Walker insists the decision to visit Mrs. McDade at the hospital was to get to the bottom of what happened. "I was concerned about Jane's well-being," he says of his next-door neighbor. "I tried to explain to her why it was necessary for her to cooperate in a criminal investigation." Gotlin says he showed up because he wanted more details about what led to his officers' injuries. The chief also defended the officers' decision to press the McDades about their injuries. "When the officers saw both spouses had apparent injuries," Gotlin says, "they have the right to investigate and ask questions."
"I say Gotlin and Walker are full of shit," says Commissioner Coyle, who remains loyal to McDade and the homeowners committee. "They went to see Jane with an ax to grind. Roy was a thorn in their asses. By making him look like a wife-beater, Walker and Gotlin can consolidate their power." Gotlin and Walker had no business at the hospital, he adds, because Roy was already in custody, "unless they were looking to persuade Jane to press charges against Roy." That wouldn't surprise him, he notes. They "wanted Roy out of the way."
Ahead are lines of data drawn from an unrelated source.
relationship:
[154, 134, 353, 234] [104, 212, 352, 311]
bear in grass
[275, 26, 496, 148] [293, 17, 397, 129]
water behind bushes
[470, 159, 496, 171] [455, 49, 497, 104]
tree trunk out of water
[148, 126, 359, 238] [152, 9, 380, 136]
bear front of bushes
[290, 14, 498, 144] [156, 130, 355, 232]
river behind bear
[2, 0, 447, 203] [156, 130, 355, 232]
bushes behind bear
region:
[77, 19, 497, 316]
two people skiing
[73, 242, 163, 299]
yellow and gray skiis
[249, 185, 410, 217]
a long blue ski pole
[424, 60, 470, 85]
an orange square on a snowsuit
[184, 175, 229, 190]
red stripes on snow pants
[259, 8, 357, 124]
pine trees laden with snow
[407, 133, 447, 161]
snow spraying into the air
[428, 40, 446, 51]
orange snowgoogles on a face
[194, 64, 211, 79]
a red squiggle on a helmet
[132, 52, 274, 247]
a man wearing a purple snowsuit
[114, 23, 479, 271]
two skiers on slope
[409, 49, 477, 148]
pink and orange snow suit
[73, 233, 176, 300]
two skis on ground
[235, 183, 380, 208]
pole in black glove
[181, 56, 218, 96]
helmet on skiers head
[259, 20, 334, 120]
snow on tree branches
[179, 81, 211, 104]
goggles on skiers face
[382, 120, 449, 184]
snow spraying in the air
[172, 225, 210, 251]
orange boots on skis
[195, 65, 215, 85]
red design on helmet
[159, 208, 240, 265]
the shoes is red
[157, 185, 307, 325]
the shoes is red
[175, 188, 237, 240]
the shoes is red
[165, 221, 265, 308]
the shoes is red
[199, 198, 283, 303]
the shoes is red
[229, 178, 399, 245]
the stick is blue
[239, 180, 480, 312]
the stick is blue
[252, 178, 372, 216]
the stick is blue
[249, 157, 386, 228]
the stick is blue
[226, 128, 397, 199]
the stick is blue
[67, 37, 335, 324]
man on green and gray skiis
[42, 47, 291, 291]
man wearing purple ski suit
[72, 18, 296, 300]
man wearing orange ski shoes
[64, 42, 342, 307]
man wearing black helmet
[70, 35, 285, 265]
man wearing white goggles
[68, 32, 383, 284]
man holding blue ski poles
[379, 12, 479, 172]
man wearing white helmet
When it became apparent Jane McDade was not going to press charges, the Miami-Dade State Attorney's Office dropped the domestic battery charge against her husband. Prosecutors have also dropped one of the felony counts of battery on a police officer. Yet McDade still lives in fear of going to prison. "Gotlin doesn't want the State Attorney to plead out," he asserts. "They're going for the maximum sentence against me."
When he drives in Biscayne Park these days, he claims, village police follow him. "The other day Glansberg was driving north as I was driving south on Griffing Boulevard," he says. "He made a U-turn and starts following me. So I made a U-turn and I waved at him as I passed him."
On a recent evening, rain pounds a metal awning that extends over a large window at the rear of a one-bedroom cottage about two miles outside of Biscayne Park. Since his arrest, McDade has been living here. A freight train sounds a warning as it rounds the tracks behind the property. McDade's three bulldogs retreat into the house after greeting a visitor at the front door. Six-year-old, 125-pound Bowie, a brawny but docile beast, lies on a circular rug in the living room, chewing on a squeaky toy. One-year-olds Marino and Scarlet chase each other into the bedroom.
McDade is in the small kitchen, broiling eight pounds of chicken quarters. "I spend a good ten minutes taking all the bones off," McDade says. "And that's just their dinner." Atop the microwave are three piles of vitamins -- from A to fish oil to zinc -- which he has sorted for his pets. He opens a red binder lying on the counter and refers to some handwritten notes. "It's their daily log," he says, pointing to a recent entry. "I write down what they ate, how much exercise they had, and if they had to go to the vet."
In the study, the room with the large window, McDade pulls out several family albums filled with pictures of his dogs, including Marino and Scarlet's parents, Jerry and Kismet. One series of photographs shows McDade and his dogs out hunting and includes shots of Bowie and Jerry taking down a wild boar. On a large wooden end table sits a shrine to Jerry and Kismet. Framed photos and sympathy cards surround a three-foot-by-three-foot marble tombstone placed at the center of the table. The five-year-old dogs were killed by a train near Biscayne Boulevard and 167th Street on May 6, 2004. "Except for my children, I have never loved any living creature as much as I loved my dogs," McDade whimpers.